• [WHAT TO PRODUCE]
According to the biography of Barbara Gladstone, in what year did she leave her teaching job at Hofstra to open an art gallery in Manhattan?

• [TEXT SEGMENT]
*** Block opens ***

- Born: Barbara Levitt May 21, 1935 Philadelphia, Pennsylvania, U.S.
- Died: June 16, 2024 (aged 89) Paris, France
- Occupations: Gallery owner; art dealer; film producer;
- Spouses: Leonard Gladstone ​(divorced)​; Elliot B. Regen ​(divorced)​;
- Children: 3

= Barbara Gladstone =

American art dealer and film producer (1935–2024)

Barbara Gladstone (née Levitt; May 21, 1935 – June 16, 2024) was an American art dealer and film producer. She was owner of Gladstone Gallery, a contemporary art gallery with locations in New York and Brussels.

==Background==
Barbara Levitt was born in Philadelphia on May 21, 1935. She began collecting in the 1970s, alongside a job teaching art history at Hofstra University.

She was married twice, to Elliot Regen and Leonard Gladstone; both marriages ended in divorce. She had two sons, David and Richard Regen; her third son, Stuart Regen, died in 1998 at USC Norris Comprehensive Cancer Center of non-Hodgkin's lymphoma.

==Career==
===Gladstone Gallery===
In 1980, Gladstone gave up her job at Hofstra to open an art gallery in Manhattan, where she began showing Jenny Holzer.

From 1989 to 1992, Gladstone Gallery collaborated with Christian Stein, an Italian art gallerist, on SteinGladstone. Located in a renovated firehouse at 99 Wooster Street in Soho, the gallery concentrated exclusively on rarely seen installation works by both Italian and American artists.

*** Block closes ***

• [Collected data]
*** Block opens ***

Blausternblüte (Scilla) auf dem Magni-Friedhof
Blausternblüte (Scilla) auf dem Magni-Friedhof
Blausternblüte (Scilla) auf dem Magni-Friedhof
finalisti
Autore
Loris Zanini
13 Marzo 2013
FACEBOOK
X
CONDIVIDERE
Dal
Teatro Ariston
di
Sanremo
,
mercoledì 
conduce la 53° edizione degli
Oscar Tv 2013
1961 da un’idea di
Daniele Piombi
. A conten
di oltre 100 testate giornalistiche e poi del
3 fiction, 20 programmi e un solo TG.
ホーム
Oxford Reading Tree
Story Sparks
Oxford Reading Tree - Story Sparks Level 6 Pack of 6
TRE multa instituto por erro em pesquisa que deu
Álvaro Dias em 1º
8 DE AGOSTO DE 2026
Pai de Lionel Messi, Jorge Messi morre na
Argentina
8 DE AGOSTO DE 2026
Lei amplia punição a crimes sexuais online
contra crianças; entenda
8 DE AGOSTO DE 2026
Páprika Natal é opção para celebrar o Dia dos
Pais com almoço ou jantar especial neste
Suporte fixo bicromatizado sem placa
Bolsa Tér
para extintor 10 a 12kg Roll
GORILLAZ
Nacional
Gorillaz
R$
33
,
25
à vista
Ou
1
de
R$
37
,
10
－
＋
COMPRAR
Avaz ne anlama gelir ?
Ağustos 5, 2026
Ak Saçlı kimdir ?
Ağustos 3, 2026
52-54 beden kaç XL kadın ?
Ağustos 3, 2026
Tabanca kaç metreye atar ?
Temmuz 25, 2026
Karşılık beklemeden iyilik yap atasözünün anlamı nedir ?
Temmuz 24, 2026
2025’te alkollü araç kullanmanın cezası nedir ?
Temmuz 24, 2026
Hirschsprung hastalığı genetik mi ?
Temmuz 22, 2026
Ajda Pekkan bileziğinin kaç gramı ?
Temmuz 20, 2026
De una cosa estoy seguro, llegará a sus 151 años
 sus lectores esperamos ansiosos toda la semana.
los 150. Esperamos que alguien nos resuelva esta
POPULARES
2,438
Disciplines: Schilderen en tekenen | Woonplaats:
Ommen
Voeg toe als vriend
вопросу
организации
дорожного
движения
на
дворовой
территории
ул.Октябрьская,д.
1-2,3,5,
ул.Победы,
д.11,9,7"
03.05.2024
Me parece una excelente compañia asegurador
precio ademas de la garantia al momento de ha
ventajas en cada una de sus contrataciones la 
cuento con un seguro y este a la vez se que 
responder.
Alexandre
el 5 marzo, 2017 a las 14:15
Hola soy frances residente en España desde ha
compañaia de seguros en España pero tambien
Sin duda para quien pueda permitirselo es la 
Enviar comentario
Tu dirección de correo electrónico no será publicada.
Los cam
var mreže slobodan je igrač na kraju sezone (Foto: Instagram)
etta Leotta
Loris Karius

*** Block closes ***

• [COMPLETED EXERCISE]
She opened the gallery in 1980.